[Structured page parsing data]
• • • • •

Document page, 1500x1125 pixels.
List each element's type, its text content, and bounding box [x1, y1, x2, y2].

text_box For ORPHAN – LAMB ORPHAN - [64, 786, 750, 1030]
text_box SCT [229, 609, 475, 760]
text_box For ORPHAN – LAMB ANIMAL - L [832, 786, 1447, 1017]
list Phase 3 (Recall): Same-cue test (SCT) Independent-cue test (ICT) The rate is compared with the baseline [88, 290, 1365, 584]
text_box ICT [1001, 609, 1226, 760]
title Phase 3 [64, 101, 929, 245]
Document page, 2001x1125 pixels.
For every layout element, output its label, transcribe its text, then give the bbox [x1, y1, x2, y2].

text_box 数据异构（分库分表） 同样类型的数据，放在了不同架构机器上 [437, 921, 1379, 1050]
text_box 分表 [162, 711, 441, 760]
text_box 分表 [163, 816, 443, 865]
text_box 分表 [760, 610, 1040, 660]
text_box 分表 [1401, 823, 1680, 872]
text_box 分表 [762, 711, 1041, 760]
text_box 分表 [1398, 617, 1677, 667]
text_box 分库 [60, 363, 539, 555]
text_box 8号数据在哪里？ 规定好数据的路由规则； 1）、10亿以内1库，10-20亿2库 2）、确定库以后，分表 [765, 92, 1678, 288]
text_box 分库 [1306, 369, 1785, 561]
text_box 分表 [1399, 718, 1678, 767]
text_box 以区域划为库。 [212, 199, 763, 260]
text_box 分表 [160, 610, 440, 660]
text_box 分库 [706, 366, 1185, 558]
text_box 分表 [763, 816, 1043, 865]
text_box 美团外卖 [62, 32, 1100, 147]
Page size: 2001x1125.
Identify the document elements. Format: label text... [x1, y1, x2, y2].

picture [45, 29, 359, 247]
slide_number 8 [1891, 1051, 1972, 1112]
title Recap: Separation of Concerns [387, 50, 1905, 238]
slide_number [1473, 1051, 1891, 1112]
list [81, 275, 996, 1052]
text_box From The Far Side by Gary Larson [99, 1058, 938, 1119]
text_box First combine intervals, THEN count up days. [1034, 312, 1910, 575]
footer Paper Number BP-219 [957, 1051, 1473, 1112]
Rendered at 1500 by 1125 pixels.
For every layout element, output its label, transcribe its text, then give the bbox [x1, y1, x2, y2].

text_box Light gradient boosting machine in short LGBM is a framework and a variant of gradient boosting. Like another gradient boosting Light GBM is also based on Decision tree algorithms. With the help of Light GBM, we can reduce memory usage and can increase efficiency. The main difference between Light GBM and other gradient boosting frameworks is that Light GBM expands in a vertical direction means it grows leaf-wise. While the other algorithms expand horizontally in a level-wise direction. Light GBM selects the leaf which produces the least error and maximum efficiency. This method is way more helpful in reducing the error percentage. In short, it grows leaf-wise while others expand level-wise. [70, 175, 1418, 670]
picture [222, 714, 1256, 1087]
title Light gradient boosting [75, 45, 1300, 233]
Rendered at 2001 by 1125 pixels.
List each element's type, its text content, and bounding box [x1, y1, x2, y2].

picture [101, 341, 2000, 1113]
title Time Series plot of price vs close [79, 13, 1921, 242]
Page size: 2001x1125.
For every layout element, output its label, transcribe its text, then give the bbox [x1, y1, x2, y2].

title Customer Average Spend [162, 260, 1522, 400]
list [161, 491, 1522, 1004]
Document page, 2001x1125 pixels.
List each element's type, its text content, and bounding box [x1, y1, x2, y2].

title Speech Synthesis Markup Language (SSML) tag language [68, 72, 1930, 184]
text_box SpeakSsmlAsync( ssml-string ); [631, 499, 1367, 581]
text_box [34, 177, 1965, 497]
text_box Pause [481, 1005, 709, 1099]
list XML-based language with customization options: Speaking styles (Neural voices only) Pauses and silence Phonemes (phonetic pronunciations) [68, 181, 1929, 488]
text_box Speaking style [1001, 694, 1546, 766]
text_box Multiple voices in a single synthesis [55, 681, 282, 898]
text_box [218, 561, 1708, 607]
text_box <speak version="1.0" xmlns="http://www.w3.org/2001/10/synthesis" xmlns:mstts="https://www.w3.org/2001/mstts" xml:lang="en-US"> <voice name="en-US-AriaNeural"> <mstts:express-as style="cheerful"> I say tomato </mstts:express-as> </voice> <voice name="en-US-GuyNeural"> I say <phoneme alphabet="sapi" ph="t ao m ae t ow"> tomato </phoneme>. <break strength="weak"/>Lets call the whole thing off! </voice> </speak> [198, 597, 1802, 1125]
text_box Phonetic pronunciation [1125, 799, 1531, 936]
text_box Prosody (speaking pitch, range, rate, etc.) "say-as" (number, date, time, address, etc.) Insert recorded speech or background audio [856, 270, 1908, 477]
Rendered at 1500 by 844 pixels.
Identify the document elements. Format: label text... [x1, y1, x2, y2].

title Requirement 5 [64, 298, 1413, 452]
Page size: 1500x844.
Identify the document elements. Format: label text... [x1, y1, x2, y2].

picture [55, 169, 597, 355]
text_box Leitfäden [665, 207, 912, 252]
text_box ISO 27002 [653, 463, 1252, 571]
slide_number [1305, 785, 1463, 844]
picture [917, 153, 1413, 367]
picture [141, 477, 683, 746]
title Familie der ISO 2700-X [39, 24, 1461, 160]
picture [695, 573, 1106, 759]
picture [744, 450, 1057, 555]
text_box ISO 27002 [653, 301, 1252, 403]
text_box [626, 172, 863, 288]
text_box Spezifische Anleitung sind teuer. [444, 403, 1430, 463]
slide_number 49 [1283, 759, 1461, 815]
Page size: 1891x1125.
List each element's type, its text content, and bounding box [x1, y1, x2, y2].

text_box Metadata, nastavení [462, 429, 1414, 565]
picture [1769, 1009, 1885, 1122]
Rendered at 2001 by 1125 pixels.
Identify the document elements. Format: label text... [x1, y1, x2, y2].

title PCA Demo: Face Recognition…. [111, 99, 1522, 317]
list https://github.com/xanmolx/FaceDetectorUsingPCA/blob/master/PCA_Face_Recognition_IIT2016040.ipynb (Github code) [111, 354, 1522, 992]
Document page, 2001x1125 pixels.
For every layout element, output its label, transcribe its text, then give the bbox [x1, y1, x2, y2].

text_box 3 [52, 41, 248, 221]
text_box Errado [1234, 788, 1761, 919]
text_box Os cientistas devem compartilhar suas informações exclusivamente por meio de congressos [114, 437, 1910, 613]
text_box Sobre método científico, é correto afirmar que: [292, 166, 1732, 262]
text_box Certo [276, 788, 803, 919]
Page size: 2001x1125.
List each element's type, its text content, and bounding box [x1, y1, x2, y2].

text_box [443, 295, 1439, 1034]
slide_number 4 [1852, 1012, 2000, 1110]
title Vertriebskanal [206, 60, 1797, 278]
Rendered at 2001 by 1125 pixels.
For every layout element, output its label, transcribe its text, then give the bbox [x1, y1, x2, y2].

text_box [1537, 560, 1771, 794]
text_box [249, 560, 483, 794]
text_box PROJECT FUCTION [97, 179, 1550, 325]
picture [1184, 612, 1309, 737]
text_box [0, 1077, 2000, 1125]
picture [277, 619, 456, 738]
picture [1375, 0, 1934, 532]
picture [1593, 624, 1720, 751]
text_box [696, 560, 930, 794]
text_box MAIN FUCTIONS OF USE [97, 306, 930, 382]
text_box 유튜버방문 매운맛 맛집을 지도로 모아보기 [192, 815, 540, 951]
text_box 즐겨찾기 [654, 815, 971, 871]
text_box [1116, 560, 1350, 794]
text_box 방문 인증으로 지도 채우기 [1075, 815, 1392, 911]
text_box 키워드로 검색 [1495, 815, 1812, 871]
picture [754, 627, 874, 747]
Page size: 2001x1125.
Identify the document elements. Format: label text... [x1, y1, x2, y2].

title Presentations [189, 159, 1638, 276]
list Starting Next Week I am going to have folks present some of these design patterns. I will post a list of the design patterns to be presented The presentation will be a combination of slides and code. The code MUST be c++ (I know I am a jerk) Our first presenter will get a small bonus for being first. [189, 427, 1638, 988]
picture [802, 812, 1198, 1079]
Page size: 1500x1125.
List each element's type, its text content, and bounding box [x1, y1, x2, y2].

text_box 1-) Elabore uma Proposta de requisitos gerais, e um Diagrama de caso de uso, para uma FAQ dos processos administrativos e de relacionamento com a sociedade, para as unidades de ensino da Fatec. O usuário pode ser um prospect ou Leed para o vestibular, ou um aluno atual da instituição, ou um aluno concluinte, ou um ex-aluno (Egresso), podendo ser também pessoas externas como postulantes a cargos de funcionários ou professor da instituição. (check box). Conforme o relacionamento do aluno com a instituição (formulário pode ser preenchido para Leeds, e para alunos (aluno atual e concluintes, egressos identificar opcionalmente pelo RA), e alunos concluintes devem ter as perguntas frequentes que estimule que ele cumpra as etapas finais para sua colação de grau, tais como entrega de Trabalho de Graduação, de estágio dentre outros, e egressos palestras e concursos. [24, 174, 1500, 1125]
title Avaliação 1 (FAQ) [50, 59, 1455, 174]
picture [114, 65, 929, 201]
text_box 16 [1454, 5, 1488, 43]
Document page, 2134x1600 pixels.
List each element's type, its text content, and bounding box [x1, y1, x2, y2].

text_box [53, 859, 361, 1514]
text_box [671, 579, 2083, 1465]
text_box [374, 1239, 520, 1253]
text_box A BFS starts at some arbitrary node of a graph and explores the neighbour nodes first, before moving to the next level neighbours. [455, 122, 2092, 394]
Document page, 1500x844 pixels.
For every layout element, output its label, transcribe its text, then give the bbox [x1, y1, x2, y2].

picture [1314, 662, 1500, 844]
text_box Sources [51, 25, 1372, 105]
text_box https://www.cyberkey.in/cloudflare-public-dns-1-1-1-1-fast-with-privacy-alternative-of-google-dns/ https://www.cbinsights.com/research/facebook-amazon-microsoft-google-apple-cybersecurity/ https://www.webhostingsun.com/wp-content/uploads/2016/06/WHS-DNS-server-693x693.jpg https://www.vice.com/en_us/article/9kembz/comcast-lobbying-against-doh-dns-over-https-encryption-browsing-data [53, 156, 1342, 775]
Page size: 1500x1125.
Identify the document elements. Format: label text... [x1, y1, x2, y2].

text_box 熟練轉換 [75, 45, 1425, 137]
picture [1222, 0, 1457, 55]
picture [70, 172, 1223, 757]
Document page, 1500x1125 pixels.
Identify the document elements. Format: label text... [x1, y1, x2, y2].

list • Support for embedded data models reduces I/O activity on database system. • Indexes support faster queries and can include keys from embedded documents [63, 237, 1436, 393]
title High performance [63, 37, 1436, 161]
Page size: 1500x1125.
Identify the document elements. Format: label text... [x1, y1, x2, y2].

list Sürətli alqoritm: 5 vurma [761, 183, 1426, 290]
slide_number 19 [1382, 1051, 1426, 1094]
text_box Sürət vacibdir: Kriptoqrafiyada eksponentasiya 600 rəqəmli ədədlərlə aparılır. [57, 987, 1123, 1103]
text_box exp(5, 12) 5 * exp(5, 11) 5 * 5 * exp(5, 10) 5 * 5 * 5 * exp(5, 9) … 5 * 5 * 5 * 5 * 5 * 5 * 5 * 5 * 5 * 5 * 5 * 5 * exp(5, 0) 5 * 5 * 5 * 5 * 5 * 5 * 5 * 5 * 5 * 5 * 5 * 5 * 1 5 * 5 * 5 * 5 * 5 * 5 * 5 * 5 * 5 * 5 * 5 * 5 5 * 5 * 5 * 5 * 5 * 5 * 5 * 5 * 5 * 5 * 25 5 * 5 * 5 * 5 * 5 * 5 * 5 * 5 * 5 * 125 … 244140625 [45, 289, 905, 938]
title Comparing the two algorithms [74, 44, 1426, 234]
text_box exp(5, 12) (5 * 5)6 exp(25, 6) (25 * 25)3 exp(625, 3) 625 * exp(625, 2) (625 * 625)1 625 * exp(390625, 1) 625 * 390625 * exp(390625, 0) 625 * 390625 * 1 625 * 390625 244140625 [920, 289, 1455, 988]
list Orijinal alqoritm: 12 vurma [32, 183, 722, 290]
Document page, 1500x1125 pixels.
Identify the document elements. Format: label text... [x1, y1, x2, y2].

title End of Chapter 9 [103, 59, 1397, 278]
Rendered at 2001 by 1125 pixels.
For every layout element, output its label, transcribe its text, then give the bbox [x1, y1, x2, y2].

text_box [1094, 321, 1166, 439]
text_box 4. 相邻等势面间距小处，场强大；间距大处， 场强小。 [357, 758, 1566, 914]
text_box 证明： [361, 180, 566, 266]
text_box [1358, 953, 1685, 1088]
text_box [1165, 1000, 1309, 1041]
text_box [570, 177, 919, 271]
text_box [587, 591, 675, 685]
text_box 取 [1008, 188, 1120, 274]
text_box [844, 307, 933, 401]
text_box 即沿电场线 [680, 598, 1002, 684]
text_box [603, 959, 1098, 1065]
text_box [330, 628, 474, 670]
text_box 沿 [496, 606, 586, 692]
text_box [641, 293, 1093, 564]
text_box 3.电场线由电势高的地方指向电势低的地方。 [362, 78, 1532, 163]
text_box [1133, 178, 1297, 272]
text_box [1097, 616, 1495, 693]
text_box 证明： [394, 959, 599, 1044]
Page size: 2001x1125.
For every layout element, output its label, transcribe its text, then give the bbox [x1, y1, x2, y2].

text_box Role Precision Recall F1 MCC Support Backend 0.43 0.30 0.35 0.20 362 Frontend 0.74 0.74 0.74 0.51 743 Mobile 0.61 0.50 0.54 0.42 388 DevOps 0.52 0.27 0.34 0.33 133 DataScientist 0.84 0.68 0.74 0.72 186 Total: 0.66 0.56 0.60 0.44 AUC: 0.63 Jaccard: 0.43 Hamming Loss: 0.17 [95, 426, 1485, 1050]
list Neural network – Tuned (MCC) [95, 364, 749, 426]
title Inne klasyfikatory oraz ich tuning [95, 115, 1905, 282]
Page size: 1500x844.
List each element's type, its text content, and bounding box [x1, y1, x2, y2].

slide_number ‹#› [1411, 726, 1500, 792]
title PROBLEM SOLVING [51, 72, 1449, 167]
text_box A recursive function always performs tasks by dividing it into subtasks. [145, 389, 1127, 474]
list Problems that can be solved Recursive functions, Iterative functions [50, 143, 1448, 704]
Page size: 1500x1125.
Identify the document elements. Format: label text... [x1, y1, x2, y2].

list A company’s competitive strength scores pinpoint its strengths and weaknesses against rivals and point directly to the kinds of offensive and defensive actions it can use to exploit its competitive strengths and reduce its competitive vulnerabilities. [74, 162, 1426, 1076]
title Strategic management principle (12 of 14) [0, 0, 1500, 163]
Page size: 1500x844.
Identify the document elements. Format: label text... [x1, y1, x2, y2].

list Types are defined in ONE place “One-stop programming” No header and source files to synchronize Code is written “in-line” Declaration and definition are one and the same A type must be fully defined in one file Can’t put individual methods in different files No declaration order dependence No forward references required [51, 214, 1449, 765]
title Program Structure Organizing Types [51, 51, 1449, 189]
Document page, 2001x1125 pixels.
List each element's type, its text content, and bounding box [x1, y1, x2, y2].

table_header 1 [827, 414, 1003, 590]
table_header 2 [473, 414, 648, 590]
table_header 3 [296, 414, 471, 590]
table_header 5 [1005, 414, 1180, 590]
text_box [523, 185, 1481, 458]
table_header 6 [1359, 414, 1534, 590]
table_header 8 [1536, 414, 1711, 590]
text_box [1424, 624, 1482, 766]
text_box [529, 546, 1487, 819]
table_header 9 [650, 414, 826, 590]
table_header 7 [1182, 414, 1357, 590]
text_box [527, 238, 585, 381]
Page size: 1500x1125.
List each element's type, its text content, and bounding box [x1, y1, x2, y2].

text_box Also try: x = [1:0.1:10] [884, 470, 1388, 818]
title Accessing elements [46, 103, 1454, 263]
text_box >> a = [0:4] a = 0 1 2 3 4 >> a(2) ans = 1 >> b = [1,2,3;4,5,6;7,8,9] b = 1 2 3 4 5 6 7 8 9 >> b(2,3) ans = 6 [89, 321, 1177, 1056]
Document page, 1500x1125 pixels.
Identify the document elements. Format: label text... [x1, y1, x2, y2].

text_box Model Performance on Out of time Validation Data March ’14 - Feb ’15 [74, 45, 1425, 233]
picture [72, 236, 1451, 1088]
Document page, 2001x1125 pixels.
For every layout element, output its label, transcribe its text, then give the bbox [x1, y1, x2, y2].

• • • • •

*Description of the task*: Reproduce only the lines above, starting at the line with "Document page, 2134x1600 pixels." and ending at the line with "Document page, 1500x844 pixels.", exactly as written.

*Result*:
Document page, 2134x1600 pixels.
List each element's type, its text content, and bounding box [x1, y1, x2, y2].

text_box [53, 859, 361, 1514]
text_box [671, 579, 2083, 1465]
text_box [374, 1239, 520, 1253]
text_box A BFS starts at some arbitrary node of a graph and explores the neighbour nodes first, before moving to the next level neighbours. [455, 122, 2092, 394]
Document page, 1500x844 pixels.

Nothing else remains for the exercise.